● Set exercise 1: In the article about Soho House Barcelona, what year does the general manager give for the building?

● Document excerpt:

— begin —

Behind the scenes at Soho House Barcelona
In Plaça del Duc de Medinaceli, at the southern end of Barcelona’s Gothic Quarter, palm fronds are waving in the sea breeze. Just a few metres away is the city’s marina, with rows of pretty yachts and some behemoth ocean liners. Behind the square, the narrow streets of the Gothic Quarter (or “Ciutat Vella” in Catalan) are funnelling Catalonians to their favourite bars and cafés for a late-morning snack. The city’s waking up to a fabulous day. And, with the sun already high above us, the facade of Soho House Barcelona glows in the warm Mediterranean light.
It’s in this square where I meet Chris Glass (this issue’s cover star) who’s working on identifying the club’s first members ahead of the October opening. “I’ve really fallen in love with Barcelona,” he tells me, in the shade of a palm. He foresees the new House being the place where Barcelona’s most creative and progressive residents can find their kin: “It’s exciting because of the scale – it’s an intimate space, which makes it easier for people to come together. I’ve heard people say, ‘I’m really keen to have a space where we can all come together again.’”
I’m in Barcelona to go behind the scenes at the House, and to find out how this warm welcome is going to be put together. Right now, in late summer, the building still feels like a blank canvas. So, how do you turn it into a masterpiece?
Arriving to answer that question is Richard van Batenburg, the House’s general manager. He is surprisingly calm, given the enormity of what’s taking shape around him. “The building is from 1864,” he explains. “We’ve kept the facade, but everything else inside has been taken away.” Richard’s worked for Soho House in Berlin, Istanbul and New York. But the Barcelona project means something more to him – partly because he’s called the city home since 2001. There’s also a particular appeal to this house: “It’s not too big, and not too small. And in terms of location, you can drive north for an hour-and-a-half and reach a ski resort, or for just half-an-hour and be in the Penedès wine region. And you only have to walk for ten minutes to arrive at the Mediterranean.”
Plaça del Duc de Medinaceli is a pretty, typically Catalonian square, named after a 16th-century nobleman. It’s also where Chicken Shop & Dirty Burger Barcelona is located. From the outside, the House looks as it has done for centuries – every inch the sophisticated city pad of a 19th-century merchant family.
Inside, however. It’s a different picture. Drills whirr. Hammers thud. A small army of builders moves deftly through the site, putting the finishing touches to walls of sea-blue tiles, or the House’straditional “volta catalana” (vaulted ceilings made with red brick). Light streams through the high windows of the lobby. I try to imagine how it will feel when it’s full of guests.
Luckily I’ve got Maria Contreras, the assistant general manager, to paint in the detail for me. She points out the intricate metalwork of the front door we’ve just stepped through – “It’s modernist with cast iron flowers” – and explains how the ground floor will be home to a Cecconi’s restaurant, open to the general public as well as members.

— end —

● Listed entries:
— begin —

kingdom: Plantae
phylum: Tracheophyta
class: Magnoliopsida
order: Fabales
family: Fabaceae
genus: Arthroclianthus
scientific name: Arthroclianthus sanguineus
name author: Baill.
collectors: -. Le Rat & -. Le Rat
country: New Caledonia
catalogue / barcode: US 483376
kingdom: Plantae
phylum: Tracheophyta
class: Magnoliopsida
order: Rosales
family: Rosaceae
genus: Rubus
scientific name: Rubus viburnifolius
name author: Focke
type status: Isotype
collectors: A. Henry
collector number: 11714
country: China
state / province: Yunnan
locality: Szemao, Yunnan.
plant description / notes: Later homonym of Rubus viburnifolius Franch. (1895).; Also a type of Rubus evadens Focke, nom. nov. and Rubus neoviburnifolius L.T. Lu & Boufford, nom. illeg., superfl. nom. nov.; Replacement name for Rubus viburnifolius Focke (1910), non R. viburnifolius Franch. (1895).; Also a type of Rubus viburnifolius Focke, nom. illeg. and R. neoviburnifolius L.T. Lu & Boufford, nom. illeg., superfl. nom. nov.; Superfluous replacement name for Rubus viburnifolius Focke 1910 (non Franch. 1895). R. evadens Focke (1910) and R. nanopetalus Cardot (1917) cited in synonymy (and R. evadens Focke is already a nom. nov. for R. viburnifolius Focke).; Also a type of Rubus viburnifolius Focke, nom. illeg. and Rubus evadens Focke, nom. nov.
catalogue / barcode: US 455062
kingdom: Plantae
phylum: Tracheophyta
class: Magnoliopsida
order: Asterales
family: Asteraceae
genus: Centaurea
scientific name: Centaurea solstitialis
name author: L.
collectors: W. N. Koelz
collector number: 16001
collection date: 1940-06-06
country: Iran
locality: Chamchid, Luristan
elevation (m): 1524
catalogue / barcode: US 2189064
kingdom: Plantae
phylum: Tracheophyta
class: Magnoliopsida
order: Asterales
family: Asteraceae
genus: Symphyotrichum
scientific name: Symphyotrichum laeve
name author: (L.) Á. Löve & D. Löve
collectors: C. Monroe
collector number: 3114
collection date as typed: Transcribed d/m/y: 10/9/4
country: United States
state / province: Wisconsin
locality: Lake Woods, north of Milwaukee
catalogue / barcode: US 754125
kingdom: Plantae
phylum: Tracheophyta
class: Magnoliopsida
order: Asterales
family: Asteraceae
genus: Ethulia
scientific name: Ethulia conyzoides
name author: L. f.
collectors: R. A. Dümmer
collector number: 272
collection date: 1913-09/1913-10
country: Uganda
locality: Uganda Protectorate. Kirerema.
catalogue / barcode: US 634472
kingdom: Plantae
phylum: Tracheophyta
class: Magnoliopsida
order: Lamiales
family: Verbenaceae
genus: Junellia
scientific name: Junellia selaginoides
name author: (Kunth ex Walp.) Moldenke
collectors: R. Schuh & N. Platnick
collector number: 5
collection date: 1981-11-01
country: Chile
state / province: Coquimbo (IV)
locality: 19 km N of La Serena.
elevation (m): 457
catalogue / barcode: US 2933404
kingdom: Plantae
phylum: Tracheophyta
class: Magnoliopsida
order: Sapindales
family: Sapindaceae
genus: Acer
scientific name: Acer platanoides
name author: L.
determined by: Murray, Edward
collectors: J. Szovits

— end —

● Set exercise 2: Lay out the records, from their first line through the line containing "genus: Centaurea", as a Markdown table with the columns Number and Record line, one numbered row per line and blank lines left out.

● Full response 1: 1864

● Full response 2:
| Number | Record line |
|---|---|
| 1 | kingdom: Plantae |
| 2 | phylum: Tracheophyta |
| 3 | class: Magnoliopsida |
| 4 | order: Fabales |
| 5 | family: Fabaceae |
| 6 | genus: Arthroclianthus |
| 7 | scientific name: Arthroclianthus sanguineus |
| 8 | name author: Baill. |
| 9 | collectors: -. Le Rat & -. Le Rat |
| 10 | country: New Caledonia |
| 11 | catalogue / barcode: US 483376 |
| 12 | kingdom: Plantae |
| 13 | phylum: Tracheophyta |
| 14 | class: Magnoliopsida |
| 15 | order: Rosales |
| 16 | family: Rosaceae |
| 17 | genus: Rubus |
| 18 | scientific name: Rubus viburnifolius |
| 19 | name author: Focke |
| 20 | type status: Isotype |
| 21 | collectors: A. Henry |
| 22 | collector number: 11714 |
| 23 | country: China |
| 24 | state / province: Yunnan |
| 25 | locality: Szemao, Yunnan. |
| 26 | plant description / notes: Later homonym of Rubus viburnifolius Franch. (1895).; Also a type of Rubus evadens Focke, nom. nov. and Rubus neoviburnifolius L.T. Lu & Boufford, nom. illeg., superfl. nom. nov.; Replacement name for Rubus viburnifolius Focke (1910), non R. viburnifolius Franch. (1895).; Also a type of Rubus viburnifolius Focke, nom. illeg. and R. neoviburnifolius L.T. Lu & Boufford, nom. illeg., superfl. nom. nov.; Superfluous replacement name for Rubus viburnifolius Focke 1910 (non Franch. 1895). R. evadens Focke (1910) and R. nanopetalus Cardot (1917) cited in synonymy (and R. evadens Focke is already a nom. nov. for R. viburnifolius Focke).; Also a type of Rubus viburnifolius Focke, nom. illeg. and Rubus evadens Focke, nom. nov. |
| 27 | catalogue / barcode: US 455062 |
| 28 | kingdom: Plantae |
| 29 | phylum: Tracheophyta |
| 30 | class: Magnoliopsida |
| 31 | order: Asterales |
| 32 | family: Asteraceae |
| 33 | genus: Centaurea |